Nel documento WEB SEMANTICO: lo stato dell’arte (pagine 133-137)

Architettura a livelli del Web Semantico

3.6 Logica, dimostrazioni, firme digitali e fiducia

Si ritorna ora all’aspetto del Web Semantico relativo a quei futuri obiettivi che esso si pone. Nei prossimi paragrafi si presentano i componenti della piramide tecnologica posti più in alto che rappresentano ciò che gli sviluppatori del WS prospettano per il futuro. Nelle prossime righe non si parlerà più di tecnologie specifiche, ma si parlerà di concetti più generali che potrebbero diventare parte dei nuovi sistemi.

3.6 Logica, dimostrazioni, firme digitali e fiducia

Relativamente a questi ambiti, la documentazione che si trova a riguardo è molto scarsa, dato che questi ambiti nascono dalla visione del Web Semantico di Tim Berners-Lee.

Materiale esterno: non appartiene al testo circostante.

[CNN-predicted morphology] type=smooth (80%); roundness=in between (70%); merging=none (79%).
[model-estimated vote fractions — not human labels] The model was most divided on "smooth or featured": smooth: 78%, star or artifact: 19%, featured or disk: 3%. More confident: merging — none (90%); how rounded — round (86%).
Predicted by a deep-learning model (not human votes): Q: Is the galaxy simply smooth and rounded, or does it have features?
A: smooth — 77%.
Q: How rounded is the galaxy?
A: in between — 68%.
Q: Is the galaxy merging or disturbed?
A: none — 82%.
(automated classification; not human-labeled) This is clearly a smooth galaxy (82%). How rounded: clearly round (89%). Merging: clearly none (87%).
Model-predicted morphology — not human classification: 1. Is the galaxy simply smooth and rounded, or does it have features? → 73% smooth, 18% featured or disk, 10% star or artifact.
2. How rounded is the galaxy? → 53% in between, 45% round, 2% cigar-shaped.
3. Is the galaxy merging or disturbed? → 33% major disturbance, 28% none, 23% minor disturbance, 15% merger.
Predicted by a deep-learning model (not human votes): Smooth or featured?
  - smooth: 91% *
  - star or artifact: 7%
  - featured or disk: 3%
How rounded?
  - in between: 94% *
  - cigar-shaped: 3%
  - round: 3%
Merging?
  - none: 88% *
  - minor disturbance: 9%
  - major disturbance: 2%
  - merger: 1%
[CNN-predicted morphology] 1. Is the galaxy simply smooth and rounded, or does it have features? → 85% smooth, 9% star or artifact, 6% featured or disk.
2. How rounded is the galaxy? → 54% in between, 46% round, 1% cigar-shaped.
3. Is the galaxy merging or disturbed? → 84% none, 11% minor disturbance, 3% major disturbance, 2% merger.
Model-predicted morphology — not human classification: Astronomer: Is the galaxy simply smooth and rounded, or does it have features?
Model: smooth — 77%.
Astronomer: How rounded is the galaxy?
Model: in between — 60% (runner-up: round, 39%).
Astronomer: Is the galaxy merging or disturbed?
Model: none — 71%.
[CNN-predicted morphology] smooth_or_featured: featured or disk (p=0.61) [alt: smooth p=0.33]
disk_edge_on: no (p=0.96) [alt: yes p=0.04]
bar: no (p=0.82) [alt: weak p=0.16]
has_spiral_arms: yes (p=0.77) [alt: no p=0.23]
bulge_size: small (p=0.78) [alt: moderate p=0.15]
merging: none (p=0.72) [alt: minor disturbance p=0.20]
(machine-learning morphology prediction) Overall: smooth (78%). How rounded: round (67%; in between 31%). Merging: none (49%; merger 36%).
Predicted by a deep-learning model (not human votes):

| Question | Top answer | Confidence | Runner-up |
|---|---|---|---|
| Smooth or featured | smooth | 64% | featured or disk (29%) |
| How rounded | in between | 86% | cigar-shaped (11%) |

Una panoramica di tutto questo è stata fatta qualche anno fa, presso l’Università de L’Aquila, dalla dott.ssa Antonella Dorati assieme alla prof. Stefania Costantini. [3.36] Nelle righe sottostanti si riporta la parte più significativa del documento, fondendola con gli esempi tratti da un articolo scritto da Aaron Swartz [3.37], i cui riferimenti precisi sono riportati in bibliografia.

L’obiettivo futuro che si pongono gli sviluppatori del WS è quello di realizzare dei sistemi in grado di formulare ogni principio logico e permettere alle macchine di ragionare usando questi principi.

Nell’ ambito della logica si vuole costruire un linguaggio che utilizza questa logica per riuscire a realizzare le inferenze (conclusioni ottenute tramite procedimenti

deduttivi partendo da alcune premesse) tra i molteplici dati, che possono anche essere estratti in maniera automatica, al fine di dare all’utente le effettive informazioni ricercate;

Swartz riporta nel suo articolo un semplice esempio per far capire come intendere queste cose. Si immagini che un’azienda decide che se qualcuno dei suoi agenti riesce a vendere più di 1000 prodotti otterrà un avenzamento di carriera. Un programma “intelligente” che raccoglie tutti gli ordinativi per ogni agente può seguire questa regola: “Se l’agente X ha superato le 1000 vendite, promuovilo al grado di agente di secondo livello.”. Il programma che vede che l’agente Brown ha venduto 1005 prodotti, deduce che Brown è agente di secondo livello.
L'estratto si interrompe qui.